──────── Records

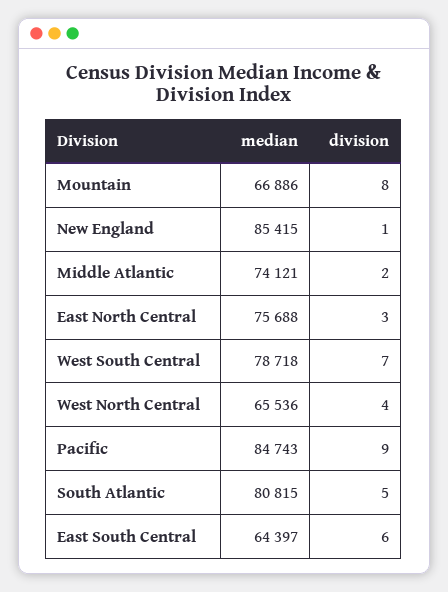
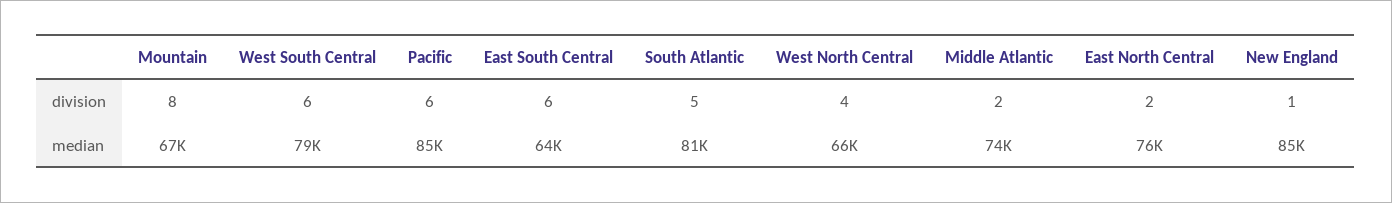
  {
    "median": {
      "Mountain": 66886,
      "New England": 85415,
      "Middle Atlantic": 74121,
      "East North Central": 75688,
      "West South Central": 78718,
      "West North Central": 65536,
      "Pacific": 84743,
      "South Atlantic": 80815,
      "East South Central": 64397
    },
    "division": {
      "Mountain": 8,
      "New England": 1,
      "Middle Atlantic": 2,
-     "East North Central": 3,
+     "East North Central": 2,
-     "West South Central": 7,
+     "West South Central": 6,
      "West North Central": 4,
-     "Pacific": 9,
+     "Pacific": 6,
      "South Atlantic": 5,
      "East South Central": 6
    }
  }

────────────────

Exercise prompt: Every line that contains the string "South" should be returned from the data.

Solution to the problem:
      "West South Central": 78718,
      "South Atlantic": 80815,
      "East South Central": 64397
-     "West South Central": 7,
+     "West South Central": 6,
      "South Atlantic": 5,
      "East South Central": 6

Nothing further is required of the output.